SC - Duello by Cheese Cake; High Noon in Trimaris, Spoons at the Ready

david friedman ddfr at best.com
Thu Feb 8 13:11:29 PST 2001


At 5:30 PM -0500 1/9/01, Daniel Phelps wrote:
>Good Gentles of the List:
>
>Come an event in April there is to be a cheese cake baking duel down here in
>southern Trimaris.  Originally it was intended to be the baking of "mundane"
>cheese cakes but I stuck a spoon in the bowl and now a least one of the
>cheese cakes to be made by each of the two protagonists needs be "period".
>I've access in my personal library to six recipes in non redacted and
>redacted forms which arguably fit the bill.  The earliest on the list is
>Roman, Savillum (Cato).  The list then proceeds to French and Italian with
>Sambocade, Torta Bianca and Sienese Tart and culminates in English recipes
>from Elinor Fettiplace and Joan Cromwell which take us to the 16th century?
>and on to 1664  (yes slightly out of period) respectively.

How about Tart de Bry (English 14th c.)?
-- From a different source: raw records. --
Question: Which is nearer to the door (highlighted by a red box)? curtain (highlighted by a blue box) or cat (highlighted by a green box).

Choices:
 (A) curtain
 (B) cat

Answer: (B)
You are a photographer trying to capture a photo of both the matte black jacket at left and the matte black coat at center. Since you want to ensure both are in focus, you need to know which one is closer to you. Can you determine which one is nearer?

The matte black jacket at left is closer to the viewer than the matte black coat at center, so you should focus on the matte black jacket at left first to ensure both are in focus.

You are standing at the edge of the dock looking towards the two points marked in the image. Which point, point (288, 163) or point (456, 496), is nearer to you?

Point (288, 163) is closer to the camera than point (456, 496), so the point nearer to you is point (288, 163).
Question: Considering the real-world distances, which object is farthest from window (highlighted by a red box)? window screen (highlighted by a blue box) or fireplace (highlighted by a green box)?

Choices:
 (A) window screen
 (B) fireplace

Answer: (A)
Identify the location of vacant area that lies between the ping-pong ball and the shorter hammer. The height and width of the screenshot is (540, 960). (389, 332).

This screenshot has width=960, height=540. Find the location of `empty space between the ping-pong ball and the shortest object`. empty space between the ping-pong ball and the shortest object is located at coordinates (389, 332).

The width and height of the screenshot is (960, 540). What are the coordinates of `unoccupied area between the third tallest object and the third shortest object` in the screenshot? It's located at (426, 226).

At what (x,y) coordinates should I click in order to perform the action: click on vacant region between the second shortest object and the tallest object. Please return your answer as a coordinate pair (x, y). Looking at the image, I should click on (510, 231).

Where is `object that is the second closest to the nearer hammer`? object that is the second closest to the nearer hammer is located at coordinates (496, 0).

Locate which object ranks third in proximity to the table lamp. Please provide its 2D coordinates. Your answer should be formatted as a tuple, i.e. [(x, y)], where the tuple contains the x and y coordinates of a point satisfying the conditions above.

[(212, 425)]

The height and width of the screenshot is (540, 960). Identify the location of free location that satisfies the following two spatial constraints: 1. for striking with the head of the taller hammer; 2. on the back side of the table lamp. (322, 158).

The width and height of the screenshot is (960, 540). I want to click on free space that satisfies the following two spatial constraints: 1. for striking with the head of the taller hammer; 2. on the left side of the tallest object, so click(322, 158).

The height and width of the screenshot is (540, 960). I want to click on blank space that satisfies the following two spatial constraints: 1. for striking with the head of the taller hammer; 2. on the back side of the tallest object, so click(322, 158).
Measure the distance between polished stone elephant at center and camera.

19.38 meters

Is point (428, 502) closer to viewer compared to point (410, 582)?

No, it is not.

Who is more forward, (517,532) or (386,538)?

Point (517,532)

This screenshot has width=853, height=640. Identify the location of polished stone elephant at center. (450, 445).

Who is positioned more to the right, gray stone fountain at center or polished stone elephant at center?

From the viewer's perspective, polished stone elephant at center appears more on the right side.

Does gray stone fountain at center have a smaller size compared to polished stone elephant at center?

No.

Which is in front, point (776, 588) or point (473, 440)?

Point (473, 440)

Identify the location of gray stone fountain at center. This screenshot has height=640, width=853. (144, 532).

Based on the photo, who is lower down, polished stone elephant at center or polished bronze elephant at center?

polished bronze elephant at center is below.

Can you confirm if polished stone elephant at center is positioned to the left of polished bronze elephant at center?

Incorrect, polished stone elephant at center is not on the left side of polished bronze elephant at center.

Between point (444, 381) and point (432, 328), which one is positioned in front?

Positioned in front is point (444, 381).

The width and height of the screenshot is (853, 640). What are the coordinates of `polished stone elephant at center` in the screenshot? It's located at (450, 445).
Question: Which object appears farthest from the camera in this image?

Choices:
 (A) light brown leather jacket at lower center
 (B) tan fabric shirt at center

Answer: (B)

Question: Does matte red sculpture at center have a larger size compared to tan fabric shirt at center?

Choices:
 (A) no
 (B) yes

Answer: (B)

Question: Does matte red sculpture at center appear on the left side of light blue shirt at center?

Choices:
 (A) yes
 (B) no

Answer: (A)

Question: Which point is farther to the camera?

We have a worked-out version 
in the Miscellany, along with one for Platina's White Torta (torta 
bianca) and the Digby recipe someone already posted.

>For purposes of the competition we have used the classic "Cheesecake"
>entries in Joy of Cooking as an archetype.   Cheesecake, per "The Joy of
>Cooking", is thus egg-based with CHEESE, plus sugar or honey and some sort
>of flavoring and occasionally flour and milk or cream.  Regards the CHEESE;
>baker's cheese, cottage cheese, cream cheese, ricotta are all apparently
>used in typical modern recipes.

For a non-sweet cheese pie, there is also an English 15th c. recipe 
"For Tarts owte of Lente": very rich, very good. And if you really 
want to stretch the definition, you could try Platina's recipe for 
Torta of Herbs in the Month of May, including the optional sugar: 
cheese, eggs whites, sugar, butter (and herbs). Or to stretch it even 
farther, the Andalusian Cheese and Flour Cake, which has alternate 
layers of dough and cheese, baked and then drizzled with honey, with 
sugar and pepper sprinkled over.

All recipes mentioned are in the Miscllany.